WASHINGTON – The former director of the CIA’s secret operations branch won’t be charged with the destruction of 92 videotapes showing the use of waterboarding and other controversial interrogation techniques, the Justice Department announced Tuesday.

In a brief statement, the department described the inquiry as “exhaustive,” adding that Assistant U.S. Attorney John Durham, who was appointed in January 2008 to conduct the investigation, “concluded that he will not pursue criminal charges.”

Former CIA official Jose Rodriguez Jr., who ordered the tapes destroyed, considers the matter now closed, said his Washington lawyer, Robert Bennett.

“I’m satisfied, based on what I’ve been told, that he is not facing any charges at all regarding the tape destruction,” Bennett said.

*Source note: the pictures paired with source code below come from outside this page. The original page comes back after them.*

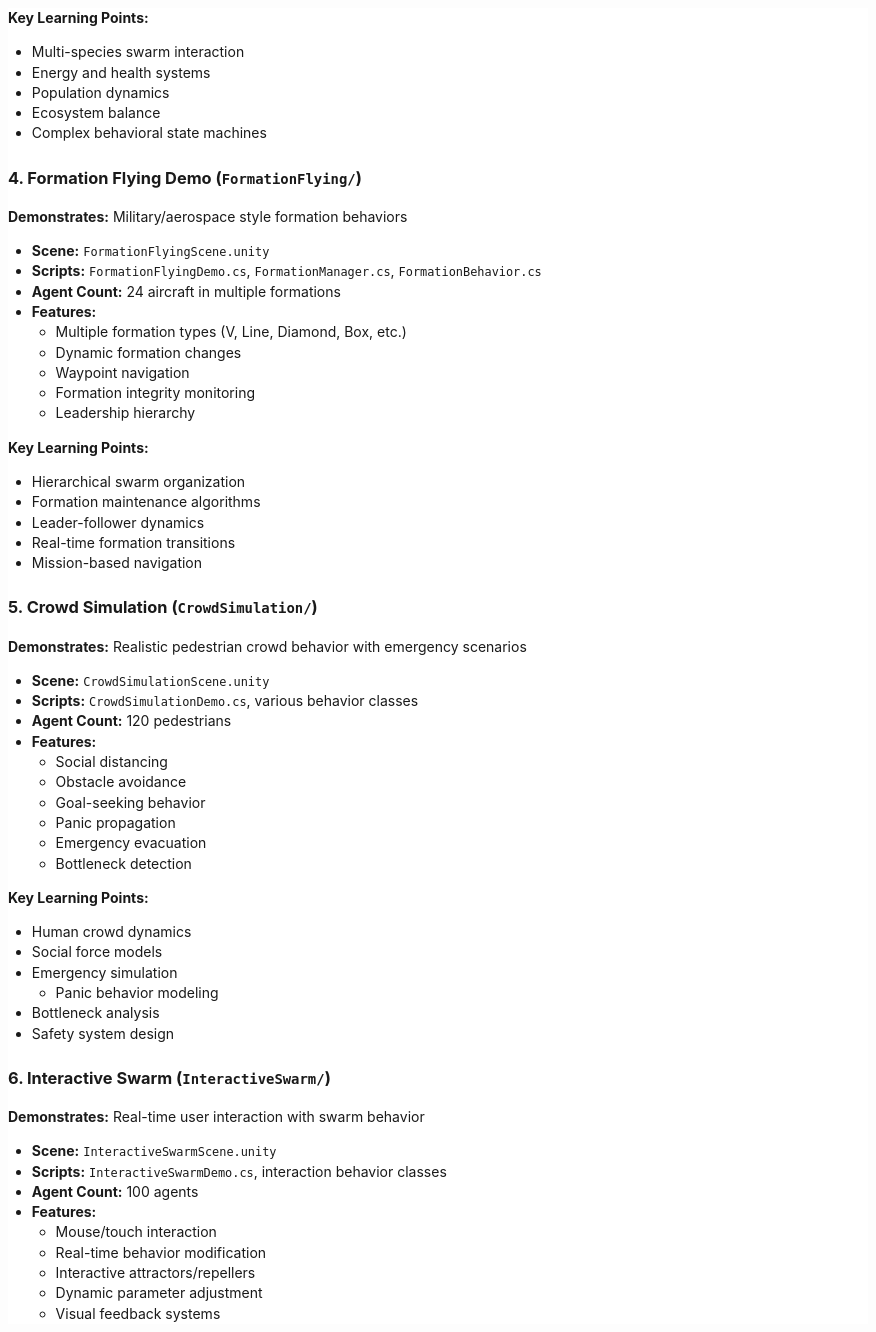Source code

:**Key Learning Points:**
- Multi-species swarm interaction
- Energy and health systems
- Population dynamics
- Ecosystem balance
- Complex behavioral state machines

### 4. Formation Flying Demo (`FormationFlying/`)
**Demonstrates:** Military/aerospace style formation behaviors
- **Scene:** `FormationFlyingScene.unity`
- **Scripts:** `FormationFlyingDemo.cs`, `FormationManager.cs`, `FormationBehavior.cs`
- **Agent Count:** 24 aircraft in multiple formations
- **Features:**
  - Multiple formation types (V, Line, Diamond, Box, etc.)
  - Dynamic formation changes
  - Waypoint navigation
  - Formation integrity monitoring
  - Leadership hierarchy

**Key Learning Points:**
- Hierarchical swarm organization
- Formation maintenance algorithms
- Leader-follower dynamics
- Real-time formation transitions
- Mission-based navigation

### 5. Crowd Simulation (`CrowdSimulation/`)
**Demonstrates:** Realistic pedestrian crowd behavior with emergency scenarios
- **Scene:** `CrowdSimulationScene.unity`
- **Scripts:** `CrowdSimulationDemo.cs`, various behavior classes
- **Agent Count:** 120 pedestrians
- **Features:**
  - Social distancing
  - Obstacle avoidance
  - Goal-seeking behavior
  - Panic propagation
  - Emergency evacuation
  - Bottleneck detection

**Key Learning Points:**
- Human crowd dynamics
- Social force models
- Emergency simulation
  - Panic behavior modeling
- Bottleneck analysis
- Safety system design

### 6. Interactive Swarm (`InteractiveSwarm/`)
**Demonstrates:** Real-time user interaction with swarm behavior
- **Scene:** `InteractiveSwarmScene.unity`
- **Scripts:** `InteractiveSwarmDemo.cs`, interaction behavior classes
- **Agent Count:** 100 agents
- **Features:**
  - Mouse/touch interaction
  - Real-time behavior modification
  - Interactive attractors/repellers
  - Dynamic parameter adjustment
  - Visual feedback systems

But the decision does not settle the legal controversy over Bush-era interrogation techniques.

Durham’s investigation examined whether CIA officials unlawfully destroyed the tapes to conceal from Congress, the federal courts and the Sept. 11 Commission the use of tactics that could be considered torture. But the longtime Connecticut prosecutor is continuing to investigate whether CIA officials or contractors should be charged for the alleged torture of terrorism detainees.

The American Civil Liberties Union, meanwhile, has asked a federal judge in New York to hold the CIA in civil contempt of court for the destruction of the tapes.

In December 2007, then-CIA Director Michael Hayden triggered a furor when he disclosed that the agency had made the tapes in 2002 and destroyed them in 2005 because they posed “a serious security risk” for CIA employees who served in the interrogation program.

Durham’s appointment by the Bush administration came after the chairman of the Sept. 11 Commission, Republican former Gov. Thomas Kean of New Jersey, and its vice chairman, Lee Hamilton, a retired Democratic congressman, accused the intelligence agency of obstruction for failing to mention the tapes. The decision also conflicted with previous orders within the agency to maintain such records.

Rodriguez ordered the destruction of the tapes only after consulting with agency lawyers, said Bennett, who called the decision not to prosecute his client the right one “because of the facts and the law.”

Bennett said his client was a “patriot who only wanted to protect his people and his country.”

Nonetheless, Jameel Jaffer of the ACLU said his organization continues to believe that the decision to destroy the tapes violated both criminal law and court orders requiring the CIA to preserve records.

He added that the ACLU’s “concern is not only with the destruction of the tapes, but with what the tapes depicted.”

“The tapes depict CIA interrogators using barbaric interrogation methods approved at the most senior levels of the Bush administration,” said Jaffer, the deputy legal director of the ACLU Foundation.